The only required inputs are config, which specifies a yaml file containing the fv3config run directory configuration, and a final location to copy the run directory. A keyfile can be specified to authenticate Google cloud storage for any data sources located in Google cloud buckets, or the key is taken from an environment variable by default. If dockerimage is specified, the command will run inside a Docker container based on the given image name. This assumes the fv3config package and fv3gfs python wrapper are installed inside the container, along with any dependencies.

The python interface is very similar to the command-line interface, but is split into separate functions based on where the model is being run.

Customizing the model execution

The runfile is the python script that will be executed by mpi, which typically imports the fv3gfs module, and then performs some time stepping.
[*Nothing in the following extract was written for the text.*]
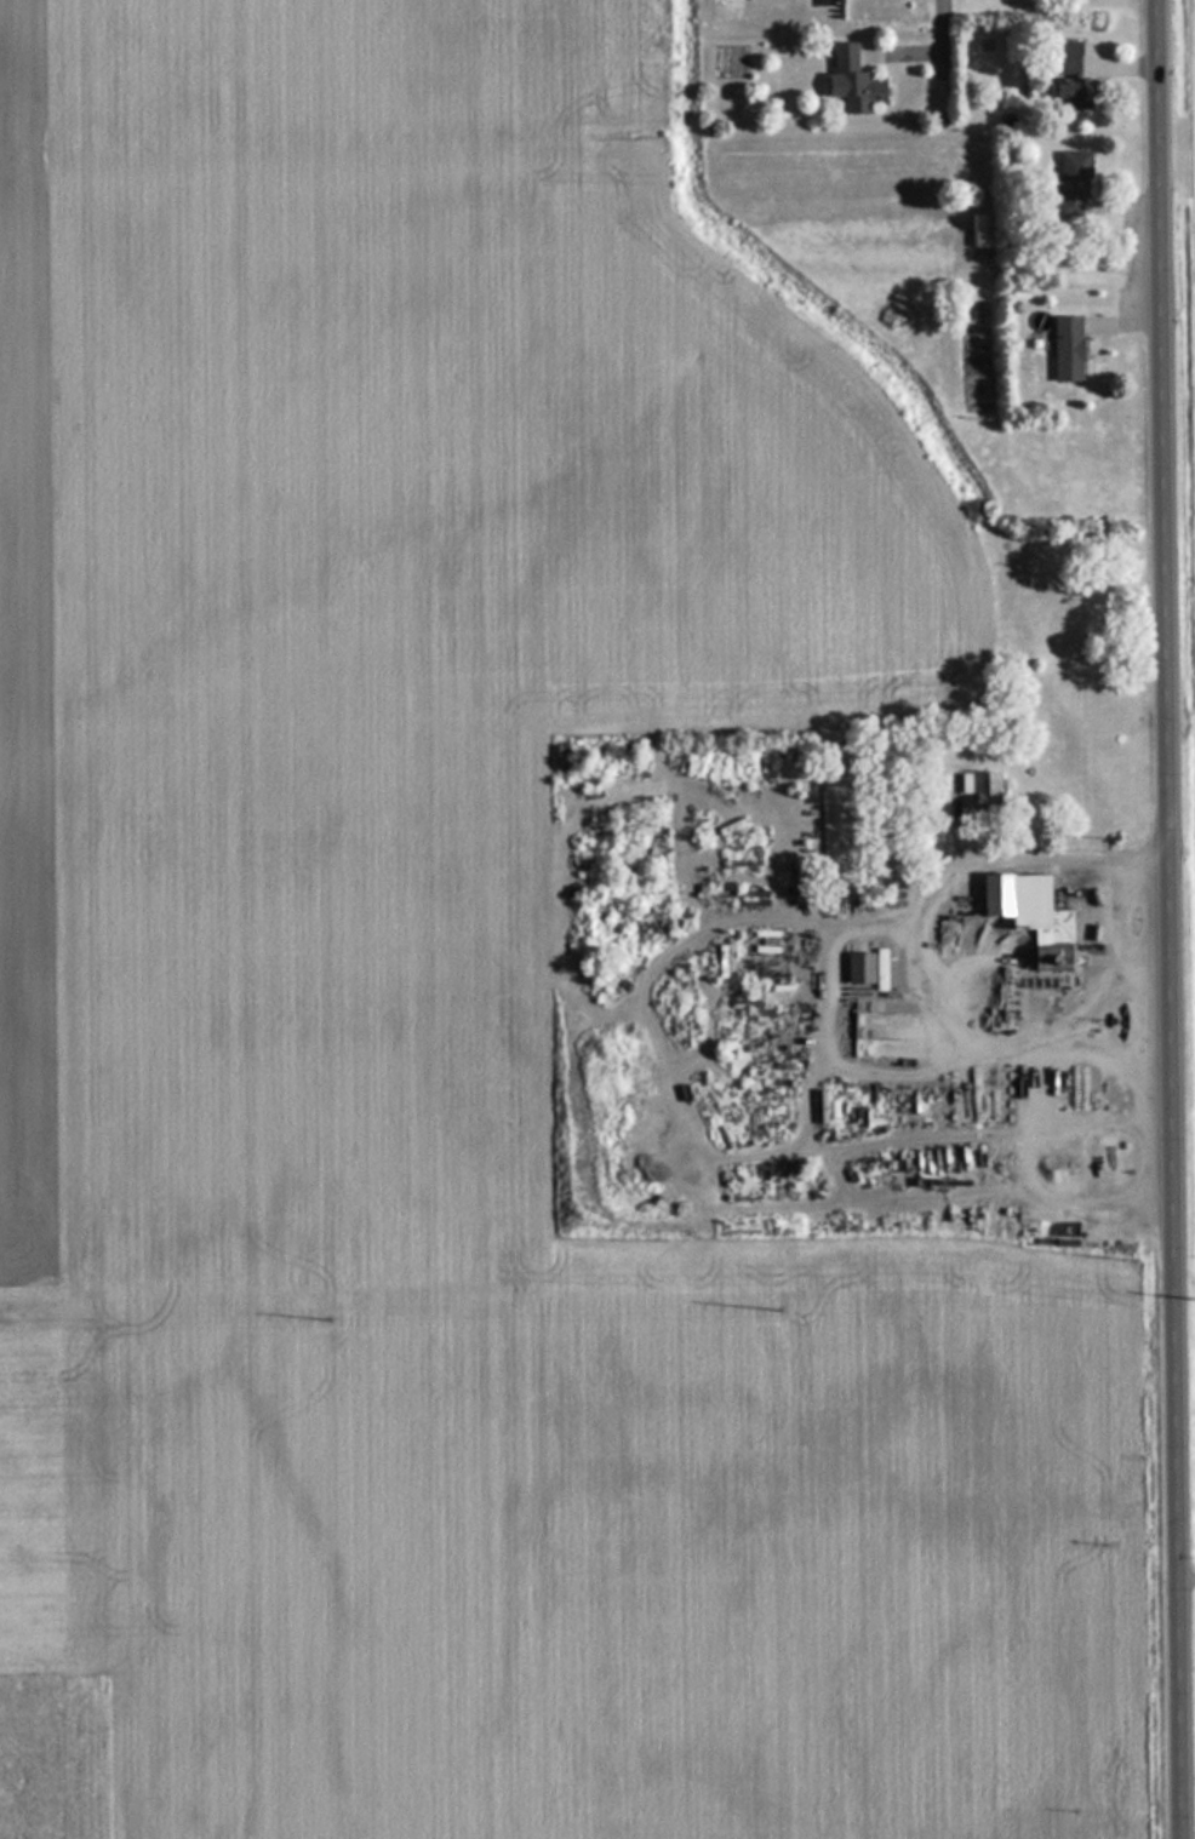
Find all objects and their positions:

The default behavior is to use a pre-packaged runfile which reproduces the behavior of Fortran model identically. For additional, flexibility a custom runfile can be specified as an argument to all the run_ functions.

The environmental variable FV3CONFIG_DEFAULT_RUNFILE can be used to override the default runfile. If set, this variable should contain the path of the runfile.

Note

When using run_docker or run_kubernetes, the value of FV3CONFIG_DEFAULT_RUNFILE and the file it points to will be read inside the docker image where execution occurs. It will have no effect if set on the host system outside of the docker image.

Submitting a Kubernetes job

A python interface fv3config.run_kubernetes() is provided for submitting fv3run jobs to Kubernetes. Here’s an example for submitting a job based on a config dictionary stored in Google cloud storage:

import gcsfs
import fv3config

config_location = 'gs://my_bucket/fv3config.yml'
outdir = 'gs://my_bucket/rundir'
docker_image = 'us.gcr.io/vcm-ml/fv3gfs-python'

fv3config.run_kubernetes(
    config_location,
    outdir,
    docker_image,
    gcp_secret='gcp-key'  # replace with your kubernetes secret
                          # containing gcp key in key.json
)

The gcp key is generally necessary to gain permissions to read and write from google cloud storage buckets. In the unlikely case that you are writing to a public bucket, it can be ommitted.

From the command line, fv3run can be used to create a yaml file to submit for a kubernetes job. To create the file, add the --kubernetes flag to fv3run and pipe the result to a file. For example:

$ fv3run gs://bucket/config.yml gs://bucket/outdir –dockerimage us.gcr.io/vcm-ml/fv3gfs-python:latest –kubernetes > kubeconfig.yml

The resulting file can be submitted using

$ kubectl apply -f kubeconfig.yml

You can also modify the yaml file before submitting the job, for example to request more than one processor or a different amount of memory.

Restart runs

The required namelist settings for a restart run (as opposed to a run initialized from an observational analysis) can be applied to a configuration dictionary as follows:

config = enable_restart(config, initial_conditions)

Nudging

The fv3gfs model contains a module for nudging the state of the atmosphere towards GFS analysis. Two public functions are provided to ease the configuration of nudging runs.

Given the run duration and start date, fv3config.get_nudging_assets() returns a list of fv3config assets corresponding to the GFS analysis files required. Given an fv3config object, fv3config.update_config_for_nudging() will add the necessary assets and namelist options for a nudging run. This function requires that the fv3config object contains a gfs_analysis_data entry with corresponding url and filename_pattern items.